## PROBLEMA DA RISOLVERE:
Secondo il brano del documento riportato più sotto, quale tema ha trattato Letizia Leocani dell'Università Vita-Salute San Raffaele di Milano?

## BRANO DEL DOCUMENTO:
- - - -

“Preserving the Brain” è il titolo della quarta fase di “Human Brains”, il progetto di Fondazione Prada dedicato alle neuroscienze, durante la quale scienziati, esperti e studiosi internazionali si sono confrontati sul tema delle malattie neurodegenerative.
La malattia di Alzheimer, la malattia di Parkinson, la Sclerosi laterale amiotrofica e la Sclerosi Multipla, sono patologie ampiamente diffuse, ma tuttora incurabili. Quali strumenti abbiamo per contrastarle? Letizia Leocani dell’Università Vita-Salute San Raffaele di Milano ha trattato il tema della neuromodulazione nel trattamento delle malattie neurodegenerative, in particolare di Alzheimer e Parkinson.

- - - -

## DATI FORNITI:
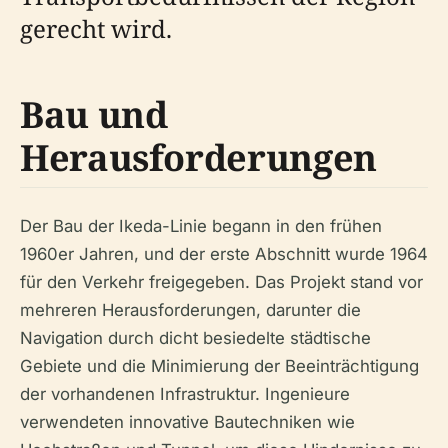
gerecht wird.
Bau und
Herausforderungen
Der Bau der Ikeda-Linie begann in den frühen
1960er Jahren, und der erste Abschnitt wurde 1964
für den Verkehr freigegeben. Das Projekt stand vor
mehreren Herausforderungen, darunter die
Navigation durch dicht besiedelte städtische
Gebiete und die Minimierung der Beeinträchtigung
der vorhandenen Infrastruktur. Ingenieure
verwendeten innovative Bautechniken wie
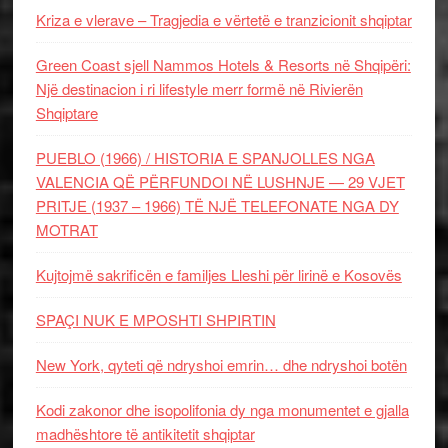
Kriza e vlerave – Tragjedia e vërtetë e tranzicionit shqiptar
Green Coast sjell Nammos Hotels & Resorts në Shqipëri:
Një destinacion i ri lifestyle merr formë në Rivierën
Shqiptare
PUEBLO (1966) / HISTORIA E SPANJOLLES NGA
VALENCIA QË PËRFUNDOI NË LUSHNJE — 29 VJET
PRITJE (1937 – 1966) TË NJË TELEFONATE NGA DY
MOTRAT
Kujtojmë sakrificën e familjes Lleshi për lirinë e Kosovës
SPAÇI NUK E MPOSHTI SHPIRTIN
New York, qyteti që ndryshoi emrin… dhe ndryshoi botën
Kodi zakonor dhe isopolifonia dy nga monumentet e gjalla
madhështore të antikitetit shqiptar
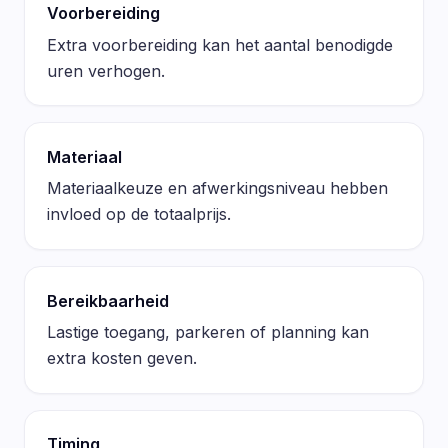
Voorbereiding
Extra voorbereiding kan het aantal benodigde
uren verhogen.
Materiaal
Materiaalkeuze en afwerkingsniveau hebben
invloed op de totaalprijs.
Bereikbaarheid
Lastige toegang, parkeren of planning kan
extra kosten geven.
Timing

- - - -

## SPAZIO RISPOSTA:
La neuromodulazione nel trattamento delle malattie neurodegenerative, in particolare di Alzheimer e Parkinson.